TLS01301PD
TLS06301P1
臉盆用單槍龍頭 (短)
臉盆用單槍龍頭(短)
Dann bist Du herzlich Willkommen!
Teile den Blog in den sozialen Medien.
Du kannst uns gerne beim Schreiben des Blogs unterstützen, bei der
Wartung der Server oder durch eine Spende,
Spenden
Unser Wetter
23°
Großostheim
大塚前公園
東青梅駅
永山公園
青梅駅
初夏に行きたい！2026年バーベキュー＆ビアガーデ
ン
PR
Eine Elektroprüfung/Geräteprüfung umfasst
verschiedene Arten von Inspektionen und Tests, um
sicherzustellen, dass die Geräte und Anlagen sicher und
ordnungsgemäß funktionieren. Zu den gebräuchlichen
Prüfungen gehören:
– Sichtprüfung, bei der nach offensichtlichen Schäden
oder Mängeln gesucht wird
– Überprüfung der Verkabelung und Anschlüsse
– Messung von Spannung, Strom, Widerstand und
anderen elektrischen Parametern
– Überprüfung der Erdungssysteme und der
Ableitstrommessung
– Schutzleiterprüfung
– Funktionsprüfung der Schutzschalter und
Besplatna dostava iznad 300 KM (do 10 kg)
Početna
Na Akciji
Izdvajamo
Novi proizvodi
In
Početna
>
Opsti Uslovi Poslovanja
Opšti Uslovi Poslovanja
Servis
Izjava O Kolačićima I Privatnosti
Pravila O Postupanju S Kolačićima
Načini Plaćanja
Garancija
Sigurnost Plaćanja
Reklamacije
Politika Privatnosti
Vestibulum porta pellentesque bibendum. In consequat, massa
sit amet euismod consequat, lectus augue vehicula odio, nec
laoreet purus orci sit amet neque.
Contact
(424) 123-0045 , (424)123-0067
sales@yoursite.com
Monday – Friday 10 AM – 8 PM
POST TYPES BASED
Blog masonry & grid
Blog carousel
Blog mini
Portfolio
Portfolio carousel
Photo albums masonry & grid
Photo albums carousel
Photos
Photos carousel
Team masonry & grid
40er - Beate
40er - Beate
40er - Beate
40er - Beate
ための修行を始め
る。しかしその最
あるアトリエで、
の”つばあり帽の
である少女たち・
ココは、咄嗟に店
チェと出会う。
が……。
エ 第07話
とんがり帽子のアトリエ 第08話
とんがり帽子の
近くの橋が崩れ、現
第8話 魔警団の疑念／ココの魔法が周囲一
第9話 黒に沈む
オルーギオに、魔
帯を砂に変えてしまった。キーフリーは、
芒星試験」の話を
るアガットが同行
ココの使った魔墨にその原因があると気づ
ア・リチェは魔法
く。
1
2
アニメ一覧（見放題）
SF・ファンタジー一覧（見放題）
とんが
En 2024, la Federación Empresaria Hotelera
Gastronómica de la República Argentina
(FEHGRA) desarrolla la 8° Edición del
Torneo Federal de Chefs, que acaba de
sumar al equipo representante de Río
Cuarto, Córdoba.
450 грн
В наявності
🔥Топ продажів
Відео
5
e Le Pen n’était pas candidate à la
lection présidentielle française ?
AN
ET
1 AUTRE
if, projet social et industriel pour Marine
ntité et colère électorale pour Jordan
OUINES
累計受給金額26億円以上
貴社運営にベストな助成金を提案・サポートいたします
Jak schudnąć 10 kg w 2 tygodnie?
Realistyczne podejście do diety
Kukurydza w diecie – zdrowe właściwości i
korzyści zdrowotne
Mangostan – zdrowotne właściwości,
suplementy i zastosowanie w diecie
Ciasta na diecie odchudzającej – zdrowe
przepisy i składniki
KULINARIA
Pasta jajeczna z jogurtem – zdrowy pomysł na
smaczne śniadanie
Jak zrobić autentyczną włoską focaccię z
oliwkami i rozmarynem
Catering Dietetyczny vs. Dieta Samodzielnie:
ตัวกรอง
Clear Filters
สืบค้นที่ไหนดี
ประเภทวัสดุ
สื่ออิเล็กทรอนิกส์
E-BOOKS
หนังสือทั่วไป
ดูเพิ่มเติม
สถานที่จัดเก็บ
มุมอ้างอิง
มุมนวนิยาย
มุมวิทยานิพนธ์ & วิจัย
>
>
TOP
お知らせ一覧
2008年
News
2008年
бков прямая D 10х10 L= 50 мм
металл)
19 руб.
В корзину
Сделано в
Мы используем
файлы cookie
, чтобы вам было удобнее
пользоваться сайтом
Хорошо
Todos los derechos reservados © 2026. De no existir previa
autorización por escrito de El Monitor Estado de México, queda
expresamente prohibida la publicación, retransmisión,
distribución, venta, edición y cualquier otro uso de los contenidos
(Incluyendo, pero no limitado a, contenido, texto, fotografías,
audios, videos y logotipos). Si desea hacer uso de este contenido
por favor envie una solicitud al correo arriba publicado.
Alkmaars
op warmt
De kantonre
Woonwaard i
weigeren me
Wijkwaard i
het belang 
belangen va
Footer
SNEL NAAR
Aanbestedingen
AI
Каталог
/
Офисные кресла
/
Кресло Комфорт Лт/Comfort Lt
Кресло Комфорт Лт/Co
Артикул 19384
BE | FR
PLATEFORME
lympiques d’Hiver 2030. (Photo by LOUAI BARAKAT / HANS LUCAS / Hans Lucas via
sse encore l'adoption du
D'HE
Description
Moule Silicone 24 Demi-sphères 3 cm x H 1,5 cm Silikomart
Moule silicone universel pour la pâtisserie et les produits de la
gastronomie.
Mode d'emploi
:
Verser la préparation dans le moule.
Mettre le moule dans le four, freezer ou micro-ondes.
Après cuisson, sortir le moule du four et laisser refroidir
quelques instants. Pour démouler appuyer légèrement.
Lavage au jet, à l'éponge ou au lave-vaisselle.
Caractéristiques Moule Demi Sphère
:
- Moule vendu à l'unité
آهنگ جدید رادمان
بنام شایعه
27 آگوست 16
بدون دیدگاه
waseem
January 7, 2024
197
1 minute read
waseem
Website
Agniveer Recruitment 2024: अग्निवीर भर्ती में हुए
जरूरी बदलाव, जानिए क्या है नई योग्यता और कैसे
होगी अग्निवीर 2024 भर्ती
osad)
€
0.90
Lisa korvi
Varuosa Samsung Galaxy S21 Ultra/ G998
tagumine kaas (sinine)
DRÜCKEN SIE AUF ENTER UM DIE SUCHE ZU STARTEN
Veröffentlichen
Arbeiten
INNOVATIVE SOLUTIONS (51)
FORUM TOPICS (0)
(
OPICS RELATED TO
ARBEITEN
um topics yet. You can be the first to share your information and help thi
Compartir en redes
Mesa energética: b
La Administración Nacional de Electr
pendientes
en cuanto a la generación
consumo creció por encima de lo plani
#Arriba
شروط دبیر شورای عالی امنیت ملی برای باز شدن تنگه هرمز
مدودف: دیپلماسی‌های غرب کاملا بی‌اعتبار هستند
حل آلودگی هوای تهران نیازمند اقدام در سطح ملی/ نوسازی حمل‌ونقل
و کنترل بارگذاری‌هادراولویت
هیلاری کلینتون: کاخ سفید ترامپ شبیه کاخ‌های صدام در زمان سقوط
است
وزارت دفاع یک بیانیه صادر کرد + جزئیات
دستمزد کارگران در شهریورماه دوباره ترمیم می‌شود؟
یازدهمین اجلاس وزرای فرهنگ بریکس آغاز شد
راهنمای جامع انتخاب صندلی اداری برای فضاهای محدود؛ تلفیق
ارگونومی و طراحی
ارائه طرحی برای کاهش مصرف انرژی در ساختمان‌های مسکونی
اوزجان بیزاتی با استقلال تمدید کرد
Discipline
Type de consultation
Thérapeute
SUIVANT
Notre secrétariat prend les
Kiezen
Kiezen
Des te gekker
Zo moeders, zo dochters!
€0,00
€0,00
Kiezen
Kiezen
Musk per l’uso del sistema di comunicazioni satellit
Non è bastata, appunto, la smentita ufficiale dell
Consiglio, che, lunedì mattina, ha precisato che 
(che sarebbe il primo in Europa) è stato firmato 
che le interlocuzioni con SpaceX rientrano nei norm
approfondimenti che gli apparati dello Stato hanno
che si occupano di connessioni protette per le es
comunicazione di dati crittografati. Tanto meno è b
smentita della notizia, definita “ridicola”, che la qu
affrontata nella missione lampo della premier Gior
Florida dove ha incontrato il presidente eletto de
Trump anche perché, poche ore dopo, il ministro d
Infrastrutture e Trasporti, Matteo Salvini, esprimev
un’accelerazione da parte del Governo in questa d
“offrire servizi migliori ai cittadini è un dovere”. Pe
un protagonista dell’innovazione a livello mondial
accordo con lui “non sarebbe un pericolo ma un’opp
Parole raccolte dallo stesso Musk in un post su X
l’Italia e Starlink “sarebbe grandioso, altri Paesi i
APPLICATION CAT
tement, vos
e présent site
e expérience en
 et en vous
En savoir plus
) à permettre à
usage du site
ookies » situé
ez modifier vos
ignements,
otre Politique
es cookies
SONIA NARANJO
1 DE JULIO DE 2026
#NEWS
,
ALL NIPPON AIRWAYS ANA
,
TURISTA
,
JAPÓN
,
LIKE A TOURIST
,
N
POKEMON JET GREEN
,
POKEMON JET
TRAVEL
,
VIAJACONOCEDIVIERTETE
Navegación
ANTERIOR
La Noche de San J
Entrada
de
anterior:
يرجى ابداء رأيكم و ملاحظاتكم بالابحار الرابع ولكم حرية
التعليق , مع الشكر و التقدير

## The problem
All lines that contain the word "Poslovanja" must be copied from the records above.

## Result of this exercise
Opsti Uslovi Poslovanja
Opšti Uslovi Poslovanja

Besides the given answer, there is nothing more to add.